Availability of Data

Example of anonymizing a column rather than blocking it

By having highly granular controls coupled with anonymization techniques, more data than ever can be at the fingertips of your analysts and data scientists (in some cases, up to 50% more).

Why is that?

Let’s start with a simple example and get more complex. Obviously, if you can’t do row- and column-level controls and are limited to only GRANTing access to tables, you are either over-sharing or under-sharing. In most cases, it’s under-sharing: there are rows and columns in that table the users can see, just not all of them, but they are blocked completely from the table.

That example was obvious, but it can get a little more complex. If you have column-level controls, now you can give them access to the table, but you can completely hide a column from a user by making all the values in it null, for example. Thus, they’ve lost all data/utility from that column, but at least they can get to the other columns.

That masked column can be more useful, though. If you hash the values in that column instead, utility is gained because the hash is consistent - you can track and group by the values, but can’t know exactly what they are.

But you can make that masked column even more useful! If you use something like instead of hashing, they can know many of the values, but not all of them, gaining almost complete utility from that column. As your anonymization techniques become more advanced, you gain utility from the data while preserving privacy. These are termed privacy enhancing technologies (PETs) and Immuta places them at your fingertips.

This is why advanced anonymization techniques can get significantly more data into your analysts' hands.

Using randomized response to mask columns

While columns like first_name, last_name, email, and social security number can certainly be directly identifying, something like gender and race, on the surface, seem like they may not be directly identifying, but it could be.

For example, if an analyst wanted to publish data from a health survey she conducted, she could remove direct identifiers. However, consider these survey participants, a cohort of male welders who share the same zip code:

All members of this cohort have indicated substance abuse, sensitive personal information that could have damaging consequences, and, even though direct identifiers have been removed, outsiders could infer substance abuse for an individual if they knew a male welder in this zip code.

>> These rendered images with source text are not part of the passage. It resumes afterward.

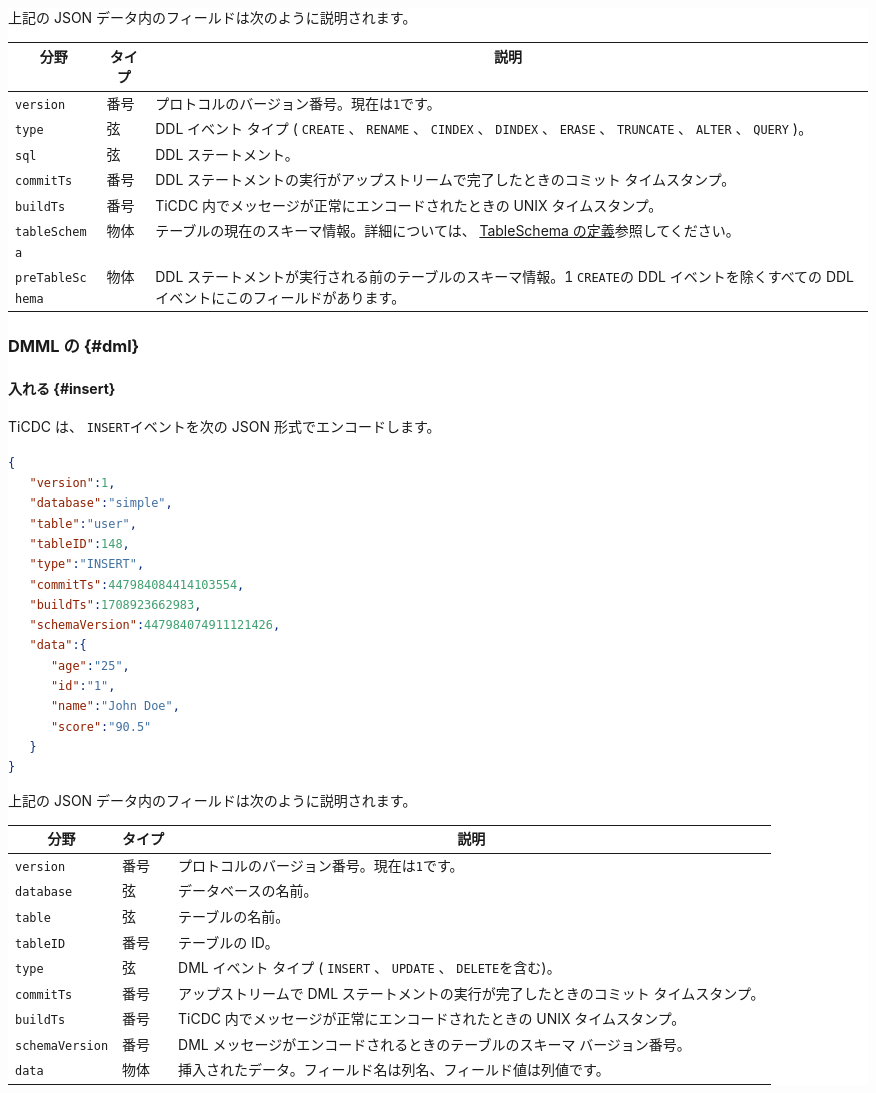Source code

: 上記の JSON データ内のフィールドは次のように説明されます。

| 分野               | タイプ | 説明                                                                                                     |
| ---------------- | --- | ------------------------------------------------------------------------------------------------------ |
| `version`        | 番号  | プロトコルのバージョン番号。現在は`1`です。                                                                                |
| `type`           | 弦   | DDL イベント タイプ ( `CREATE` 、 `RENAME` 、 `CINDEX` 、 `DINDEX` 、 `ERASE` 、 `TRUNCATE` 、 `ALTER` 、 `QUERY` )。 |
| `sql`            | 弦   | DDL ステートメント。                                                                                           |
| `commitTs`       | 番号  | DDL ステートメントの実行がアップストリームで完了したときのコミット タイムスタンプ。                                                           |
| `buildTs`        | 番号  | TiCDC 内でメッセージが正常にエンコードされたときの UNIX タイムスタンプ。                                                             |
| `tableSchema`    | 物体  | テーブルの現在のスキーマ情報。詳細については、 [TableSchema の定義](#tableschema-definition)参照してください。                            |
| `preTableSchema` | 物体  | DDL ステートメントが実行される前のテーブルのスキーマ情報。1 `CREATE`の DDL イベントを除くすべての DDL イベントにこのフィールドがあります。                      |

### DMML の {#dml}

#### 入れる {#insert}

TiCDC は、 `INSERT`イベントを次の JSON 形式でエンコードします。

```json
{
   "version":1,
   "database":"simple",
   "table":"user",
   "tableID":148,
   "type":"INSERT",
   "commitTs":447984084414103554,
   "buildTs":1708923662983,
   "schemaVersion":447984074911121426,
   "data":{
      "age":"25",
      "id":"1",
      "name":"John Doe",
      "score":"90.5"
   }
}
```

上記の JSON データ内のフィールドは次のように説明されます。

| 分野              | タイプ | 説明                                                 |
| --------------- | --- | -------------------------------------------------- |
| `version`       | 番号  | プロトコルのバージョン番号。現在は`1`です。                            |
| `database`      | 弦   | データベースの名前。                                         |
| `table`         | 弦   | テーブルの名前。                                           |
| `tableID`       | 番号  | テーブルの ID。                                          |
| `type`          | 弦   | DML イベント タイプ ( `INSERT` 、 `UPDATE` 、 `DELETE`を含む)。 |
| `commitTs`      | 番号  | アップストリームで DML ステートメントの実行が完了したときのコミット タイムスタンプ。      |
| `buildTs`       | 番号  | TiCDC 内でメッセージが正常にエンコードされたときの UNIX タイムスタンプ。         |
| `schemaVersion` | 番号  | DML メッセージがエンコードされるときのテーブルのスキーマ バージョン番号。            |
| `data`          | 物体  | 挿入されたデータ。フィールド名は列名、フィールド値は列値です。                    |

This is the challenge with indirect identifiers. It comes down to how much your adversary, the person trying to break privacy, knows externally, which is unknowable to you. In this case, all they had to know was the zip code and that the person was a man to figure out their survey response, sensitive information. This is called a linkage attack and is specifically called out in privacy regulations as something you must contend with, for example, from GDPR:

Article 4(1): "Personal data" means any information relating to an identified or identifiable natural person ("data subject"); an identifiable person is one who can be identified, directly or indirectly, in particular by reference to an identifier such as a name, an identification number, location data, online identifier or to one or more factors specific to the physical, physiological, genetic, mental, economic, cultural or social identity of that person.

Almost any useful column with many unique values will be a candidate for indirectly identifying an individual, but also be an important column for your analysis. So if you completely hide every possible indirectly identifying column, your data is left useless.

You can solve this problem with PETs. For example, a randomized response policy masks data by slightly randomizing the values in a column, preserving the utility of the data while preventing outsiders from inferring content of specific records.

In this scenario, using randomized response would change some of the Y's in substance_abuse to N's and vice versa; consequently, outsiders couldn't be sure of the displayed value of substance_abuse given in any individual row, as they wouldn't know which rows had changed.

This is the magic of randomized response: it provides as much utility as possible while preserving privacy by replacing values that appear so infrequently (along with other values in that row) that they could lead to a linkage attack. Using randomized response doesn't destroy the data because data is only randomized slightly; aggregate utility can be preserved because analysts know how and what proportion of the values will change. Through this technique, values can be interpreted as hints, signals, or suggestions of the truth, but it is much harder to reason about individual rows.

Cell-level security

Cell-level security is not exactly an advanced privacy enhancing technology (PET) as in the example above, but it does provide impressive granular controls within a column for common use cases.

What is cell-level security?

If you have values in a column that should sometimes be masked, but not always, that is masking at the cell-level, meaning the intersection of a row with a column. What drives whether that cell should be masked or not is some other value (or set of values) in the rest of the row shared with that column (or a joined row from another table).

For example, a user wants to mask the credit card numbers but only when the transaction amount is greater than $500. This allows you to drive masking in a highly granular manner based on other data in your tables.

This technique is also possible using Immuta, and you can leverage tags on columns to drive which column in the row should be looked at to mask the cell in question, providing further scalability.